One thing I tried, was changing the delivery details for the IRQ. I spent a considerable amount of time writing code to try and detect when the storm happened, and when it did - reprogram the route for the IRQ, and then let that run for a while and see if it fixed it. Suffice to say ... it didn't. I tried all 4 combinations of delivery options with the same result ... so what can it be? to be continued ....

Another problem that is more concerning is that AROS has a long standing and very hard to trigger issue where it loses tasks. Again, it seems to only really occur during boot - and only under very specific conditions which I have yet to pinpoint. When it does, one of 2 things happen.

#1 When input device is active, some interrupt occurs signalling a task. Input device resumes but it never switches away ... ever. I wrote a tool for HyperV that let me break into AROS when it hung, and dump the task lists, and sure enough there where tasks ready to run with pending signals, but for some reason input.device wasn't for letting go.

#2 some interrupt occurs from a hardware input device signalling "input.device" to run. The schedular switches out the running task ... but input.device is no where to be found ....

Again, Ive invested a massive amount of time and effort investigating this one so far but to no avail. From the schedulers point of view everything is working as it is meant to - but input.device has mysteriously been taken out of the picture.

Until I can get to the bottom of those 2 issues, I have very little interest on working on much else on AROS. I have an nvme driver in the works, which is basically complete - but debugging it is becoming tedious due to the random previously mentioned bugs.  the more debug that is enabled, the more likely AROS triggers one of them.

So that brings us to this next year. Atleast for the foresee-able future, I will be continuing to focus work on addressing the boot/stability issues already mentioned - and any others identified in due course. I'm hoping I can get them addressed relatively soon, because we really want to try and get the RasPI build working again (Ive recently fixed some build issues, so now there is just one problem linking the Roms remaining), and get the toolchain/SDK side addressed, and move forward with fixing the non-system applications (particularly posix like code) that seems to be unstable currently. All of the main AROS components themselves are running extremely stable - to the point that sometimes I find myself just launching them to reflect on how bad they behaved before - but until we have all our user land software running again I wont be happy.

... Lets hope this next year is a good one


(*) - It is hard to claim they are even running ABI v0. A decision was made by the AROS developers long ago before IcAROS, or others distributions where started - that due to the lack of any "real" ABI definition, and due to needing to make drastic ugly changes to the code to support binary compatibility with m68k, we would need to make changes to AROS so that we could clarify what the ABI was and not end up with an ugly mess of code to support the new targets.

Because this would likely lead to binary compatibility issues, and other breakages to cater for proper usage of the ABI, it was decided to snapshot the repository at that time and call it ABI v0 (as in it has no ABI), and move forward under ABI v1.

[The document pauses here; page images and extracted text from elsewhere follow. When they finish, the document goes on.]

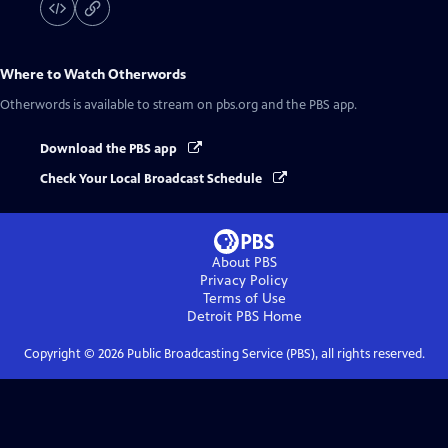
Where to Watch
Otherwords
Otherwords
is available to stream on pbs.org and the PBS app.
Download the PBS app
Check Your Local Broadcast Schedule
About PBS
Privacy Policy
Terms of Use
Detroit PBS
Home
Copyright ©
2026
Public Broadcasting Service (PBS), all rights reserved.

So regardless of what nonsense is spread on forums in a childish manner - ABI v1 "is" AROS.

Now, unfortunately, to appease the community that had grown around distributions built using ABI v0 - the whole reasoning for having ABI v0 a distinct separation was breached. Changes where backported breaking compatibility with the "existing" ABI v0 code anyhow, and not on one occasion - but almost as often as a new IcAROS release was put out. Why? So they could both claim it was ABI v0, while using all the changes that are meant to be part of the distinctly separate ABI v1 due to the breaking compatibility. You cant make this stuff up.